The AP’s Senior White House Correspondent Visits Lynn
The Associated Press’ Senior White House Correspondent Darlene Superville visited Lynn’s campus to discuss her career and her thoughts on journalism in the current political climate.
The Associated Press (AP), a not-for-profit news cooperative, stations teams in over 100 countries to research and report breaking news. Superville began her career with the AP in 1988 as a newswoman in Newark, N. J. after graduating from New York University with a B.A. in journalism.
“I went to NYU, studied journalism there, and then interned with the AP,” said Superville. “I spent about six years in N.J. and then eventually transferred to Washington.”
Superville reports on historic political events such as presidential candidates, campaigns and administrations.

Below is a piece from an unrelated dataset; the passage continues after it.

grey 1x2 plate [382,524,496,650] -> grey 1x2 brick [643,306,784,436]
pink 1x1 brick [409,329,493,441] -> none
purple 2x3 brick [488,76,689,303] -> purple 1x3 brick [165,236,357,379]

Superville covered the 1996 presidential campaign and supervised the AP’s national political desk during the 2000, 2004, 2008 and 2012 presidential campaigns.
“I did a number of beats in Washington and eventually ended up working on the politics desk for four presidential elections,” said Superville. “After Obama was elected, I decided that maybe I’d like to go to the White House. Our bureau chief at the time always asked the staff what they wanted to do. I said I wanted to go to the White House. He took that under consideration and eventually said, ‘Okay, yes. We want you to go to the White House.’”
From 2009 until 2017, Superville worked collaboratively as a member of the AP’s five-person team assigned to the Obama presidency and served as the AP’s chief reporter covering former First Lady Michelle Obama. Superville and seven others currently cover the Trump presidency for the AP. As a reporter with the unique experience of covering the Obama presidency and the Trump presidency, Superville described the differences between the administrations.
“One of the big differences between the Obama administration and the Trump administration is the tweeting. We’re all always looking at Twitter because [President Trump] could tweet anything at any time of day. He announces policy on Twitter, personnel appointments or dismissals. Before, those kinds of things happened at a White House briefing,” said Superville. “The level of turnover is a lot higher than the previous administration. Just look at the Department of Homeland Security. They’re now on their fifth DHS Secretary, and President Trump hasn’t even finished his third year in office.”
Superville spoke with two students from iPulse, Lynn’s student newspaper, and a representative from Palm Beach Post before taking to the stage for her official appearance with Dr. Robert Watson, distinguished professor of American history. Superville shared her thoughts and hopes regarding the continued rise in tension and animosity between some political parties and the press.
“There certainly are people who are trying to undermine the news industry. I think some conservative voters are taking their cues from conservative voices,” said Superville. “There are some lawmakers and leaders around the world who have started to adopt the ‘fake news’ mantra. It is spreading, but I’m of the mind that at some point it will turn around, and people who, today, see some journalists as ‘fake news’ will realize the value of independent journalism.”
At approximately 12 p.m., Superville joined Dr. Watson on stage. Members of the Boca Raton and Lynn communities sat mesmerized as Superville described flying with Air Force One and traveling around the world to report on the First Family. Recently, Superville accompanied Ivanka Trump to Morocco in exchange for a twenty minute interview in which Ivanka stated her opinion on the impeachment inquiry.
“Her basic answer [on impeachment] was that she thinks it’s just another attempt by Democrats to overturn the election. Then we moved on to the impeachment inquiry and the whistleblower,” said Superville. “Under law, [the whistleblower] is supposed to remain anonymous and protected. I asked [Ivanka] if she wanted to know who the whistleblower is. She said she did not think the identity of the whistleblower is as important as knowing the whistleblower’s motivation, knowing why they did what they did.”
Superville and Dr. Watson concluded the interview and invited select members of the audience to join them in a ‘Q & A’ style reception. During the reception, Superville encouraged journalism students to work hard and remember their purpose during this politically tumultuous time.
“It’s hard to hear yourself be called ‘fake’ and ‘an enemy of the people,’ but at the same time you have to keep in mind that you have a job to do,” said Superville. “I keep my focus on the reporting and the stories and try to get it right. It’s our responsibility and obligation to continue to try and ask questions.”